Sixteenth Annual AAAI Mobile Robot Competition
The Sixteenth Annual AAAI Mobile Robot Competition and Exhibition was held Monday –Thursday, July 23–26 in the Balmoral room.
This year’s robot competition and exhibition brought together teams from universities, colleges, and research laboratories to compete and to demonstrate cutting edge, state of the art research in robotics and artificial intelligence.
Mobile Robot Workshop
The robot events commence with a workshop where participants describe the research behind their entries. The workshop will include a panel of academic, industrial, and governmental roboticists that will address “The Personal Robotics Revolution: Where Does It Stand and Where Is It Going?”
Semantic Robot Vision Challenge
In this competition, robots are given a listing of objects that they must locate and recognize. In order to determine what these objects look like, the robots are given an opportunity to search the web for images of the objects in their list before starting their search. This competition attempts to push the state of the art of semantic image understanding by requiring that robots make use of the wealth of unstructured image data that exist on the Internet today.
The Robot Exhibition
The mission of the Robot Exhibition is twofold. The first goal is to demonstrate state of the art research in a less structured environment than the competition events.
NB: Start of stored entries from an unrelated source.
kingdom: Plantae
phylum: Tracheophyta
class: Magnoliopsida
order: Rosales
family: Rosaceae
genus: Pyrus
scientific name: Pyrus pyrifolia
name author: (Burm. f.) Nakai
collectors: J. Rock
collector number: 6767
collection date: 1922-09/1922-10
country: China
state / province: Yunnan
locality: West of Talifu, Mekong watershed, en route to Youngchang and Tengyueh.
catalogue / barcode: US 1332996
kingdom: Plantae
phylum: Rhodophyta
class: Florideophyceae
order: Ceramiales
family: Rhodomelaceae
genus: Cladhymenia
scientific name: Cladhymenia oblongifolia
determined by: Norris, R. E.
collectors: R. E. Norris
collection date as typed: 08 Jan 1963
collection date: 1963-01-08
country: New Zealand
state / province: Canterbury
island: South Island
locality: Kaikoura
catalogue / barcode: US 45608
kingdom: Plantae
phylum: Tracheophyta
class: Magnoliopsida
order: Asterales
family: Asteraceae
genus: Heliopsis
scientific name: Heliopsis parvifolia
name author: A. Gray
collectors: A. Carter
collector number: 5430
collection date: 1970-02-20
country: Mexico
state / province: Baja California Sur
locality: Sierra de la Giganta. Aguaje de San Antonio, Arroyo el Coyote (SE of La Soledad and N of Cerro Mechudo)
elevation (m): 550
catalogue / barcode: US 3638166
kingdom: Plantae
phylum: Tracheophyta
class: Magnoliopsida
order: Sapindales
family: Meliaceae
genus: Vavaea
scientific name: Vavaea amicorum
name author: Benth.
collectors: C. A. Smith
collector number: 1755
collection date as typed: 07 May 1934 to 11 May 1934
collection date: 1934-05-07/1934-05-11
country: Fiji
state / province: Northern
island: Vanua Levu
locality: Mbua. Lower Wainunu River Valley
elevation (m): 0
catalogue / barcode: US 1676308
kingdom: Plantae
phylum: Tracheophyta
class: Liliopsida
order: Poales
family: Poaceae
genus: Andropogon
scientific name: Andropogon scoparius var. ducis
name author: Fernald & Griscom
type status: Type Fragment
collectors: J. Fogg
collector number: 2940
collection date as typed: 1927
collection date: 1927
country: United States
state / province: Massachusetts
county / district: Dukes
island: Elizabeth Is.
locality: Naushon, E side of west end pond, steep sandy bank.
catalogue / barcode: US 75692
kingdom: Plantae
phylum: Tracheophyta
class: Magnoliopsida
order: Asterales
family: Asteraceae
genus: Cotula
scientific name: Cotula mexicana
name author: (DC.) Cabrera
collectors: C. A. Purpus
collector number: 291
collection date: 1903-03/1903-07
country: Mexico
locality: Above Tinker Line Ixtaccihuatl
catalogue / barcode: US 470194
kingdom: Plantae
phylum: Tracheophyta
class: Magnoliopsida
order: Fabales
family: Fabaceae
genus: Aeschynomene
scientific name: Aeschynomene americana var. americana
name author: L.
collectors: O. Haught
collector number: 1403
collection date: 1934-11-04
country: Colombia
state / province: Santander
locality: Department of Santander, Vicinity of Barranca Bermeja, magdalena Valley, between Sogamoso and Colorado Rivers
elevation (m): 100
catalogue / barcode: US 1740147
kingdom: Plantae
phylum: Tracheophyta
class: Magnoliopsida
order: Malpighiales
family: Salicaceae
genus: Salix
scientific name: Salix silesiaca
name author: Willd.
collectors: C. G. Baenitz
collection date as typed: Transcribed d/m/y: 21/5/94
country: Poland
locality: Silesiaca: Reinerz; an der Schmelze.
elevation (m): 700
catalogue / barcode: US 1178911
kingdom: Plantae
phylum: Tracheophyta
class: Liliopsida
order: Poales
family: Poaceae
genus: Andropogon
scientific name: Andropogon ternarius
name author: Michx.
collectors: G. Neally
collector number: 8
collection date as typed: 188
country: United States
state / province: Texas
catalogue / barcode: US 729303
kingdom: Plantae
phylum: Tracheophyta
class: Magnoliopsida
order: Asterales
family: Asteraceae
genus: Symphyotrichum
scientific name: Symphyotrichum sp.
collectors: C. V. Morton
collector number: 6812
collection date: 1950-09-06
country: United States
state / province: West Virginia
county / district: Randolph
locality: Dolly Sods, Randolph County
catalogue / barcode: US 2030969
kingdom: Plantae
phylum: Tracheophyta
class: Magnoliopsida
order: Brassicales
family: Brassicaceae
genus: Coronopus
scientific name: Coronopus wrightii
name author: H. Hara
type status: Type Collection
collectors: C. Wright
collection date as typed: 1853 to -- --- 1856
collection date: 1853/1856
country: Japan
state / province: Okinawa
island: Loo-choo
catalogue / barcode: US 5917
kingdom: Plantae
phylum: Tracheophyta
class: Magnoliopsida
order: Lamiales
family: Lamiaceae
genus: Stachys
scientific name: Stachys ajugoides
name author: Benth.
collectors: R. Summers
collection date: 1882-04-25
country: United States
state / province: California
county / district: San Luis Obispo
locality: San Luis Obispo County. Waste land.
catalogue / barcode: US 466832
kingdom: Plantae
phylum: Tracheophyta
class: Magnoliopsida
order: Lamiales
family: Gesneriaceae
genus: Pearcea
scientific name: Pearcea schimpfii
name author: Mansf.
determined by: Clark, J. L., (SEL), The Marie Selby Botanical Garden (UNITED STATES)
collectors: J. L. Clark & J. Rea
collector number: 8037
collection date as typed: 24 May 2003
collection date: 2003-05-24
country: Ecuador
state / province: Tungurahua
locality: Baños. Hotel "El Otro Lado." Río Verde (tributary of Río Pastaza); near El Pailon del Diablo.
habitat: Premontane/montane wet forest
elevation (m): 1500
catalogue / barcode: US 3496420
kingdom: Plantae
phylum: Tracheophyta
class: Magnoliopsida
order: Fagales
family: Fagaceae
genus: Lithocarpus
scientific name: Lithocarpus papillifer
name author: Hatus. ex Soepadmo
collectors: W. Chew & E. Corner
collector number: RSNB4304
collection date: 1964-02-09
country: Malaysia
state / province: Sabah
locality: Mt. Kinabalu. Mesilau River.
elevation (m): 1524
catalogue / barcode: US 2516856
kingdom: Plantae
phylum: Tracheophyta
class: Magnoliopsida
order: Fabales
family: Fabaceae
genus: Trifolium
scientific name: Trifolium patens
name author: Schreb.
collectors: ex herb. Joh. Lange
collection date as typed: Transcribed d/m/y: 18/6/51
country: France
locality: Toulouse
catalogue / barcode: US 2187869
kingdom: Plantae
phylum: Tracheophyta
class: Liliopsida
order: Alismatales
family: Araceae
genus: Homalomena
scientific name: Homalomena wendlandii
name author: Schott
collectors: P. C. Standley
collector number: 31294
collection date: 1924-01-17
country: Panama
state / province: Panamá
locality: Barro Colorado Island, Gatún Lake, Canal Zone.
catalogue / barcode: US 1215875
The exhibition gives researchers an opportunity to showcase current robotics and embodied-AI research that does not fit into the competition tasks. Second, the exhibition provides a venue for faculty using robotics in education to present their approaches and experiences.
Additional Information
Updates to the robot program are available on the supplemental robot pages. A PDF version of the call for participation is also available.
General Cochairs
Jeffrey Forbes (forbes@cs.duke.edu) and Paul Oh (paul@cbis.ece.drexel.edu)
General Cochairs
Jeffrey Forbes, Duke University
Paul Oh, Drexel University
Semantic Robot Vision Cochairs
Paul Rybski, Carnegie Mellon University
Alexei Efros, Carnegie Mellon University
Exhibition Chairs
Research: Andrea L. Thomaz, Massachusetts Institute of Technology
Education: Zach Dodds, Harvey Mudd College
Mobile Robot Workshop Chair
Chad Jenkins, Brown University
Robot Teams
Brown University
Robotics, Learning and Autonomy at Brown
Event: Robot Exhibition
Harvey Mudd College
Event: Robot Exhibition
Kansas State University
KSU Willie
Event: Robot Competition
Princeton University/University of Illinois at Urbana-Champaign
OPTIMOL
Team Members: Fei-Fei Li (Princeton), Jia Li (Illinois), Juan Carlos Niebles (Illinois), Brendan Collins (Princeton), Rahul Mehta (Illinois)
Event: Robot Competition and Exhibition
OPTIMOL is a novel, automatic dataset collecting and model learning system for object categorization developed by a joint UIUC-Princeton team. Our algorithm mimics the human learning process of iteratively cumulating model knowledge and image examples. As a fully automated system, OPTIMOL uses the Internet as the (nearly) unlimited resource for images. The learning and image collection processes are done by applying object recognition techniques in an iterative and incremental way. The goal of this work is to use the tremendous web resource to learn robust object category models in order to detect and search for objects in real-world cluttered scenes.
Southern Illinois University, Edwardsville
Fishtank Assassin
Event: Robot Exhibition
University of British Columbia
UBC LCI Robotics
Event: Robot Competition
University of Manitoba
Keystone Mixed Reality
Event: Robot Exhibition
University of Washington
Team Sunflowers
Team Contact: Masaharu Kobashi
Event: Robot Competition and Exhibition
Our robot interprets the environment by vision and it does not use any range finder. It has two video cameras whose pan, tilt, vergence, focus, and exposure are controlled by the installed computers to perform the active vision. It can accommodate up to five ATX size computer motherboards to handle the CPU intensive vision computation. The robot is designed for both indoor and outdoor use equipped with two powerful motors and sturdy chassis that can carry up to 250 pounds of batteries for extended operation of powerful computers.
Virginia Tech
RoMeLa: Robotics and Mechanisms Laboratory
Team Members: Dr. Dennis Hong, Karl Muecke, Brad Pullins, and Gabriel Goldman
Event: Robot Exhibition
“DARwIn: Dynamic Anthropomorphic Robot with Intelligence” is a humanoid bipedal robot research platform to study dynamic gaits and locomotion. Outfitted with a sensor suite and computers, DARwIn can also perform complicated high-level tasks and autonomous behaviors such as playing soccer. DARwIn will be the first and only US entry into the humanoid division of the international autonomous soccer competition, RoboCup.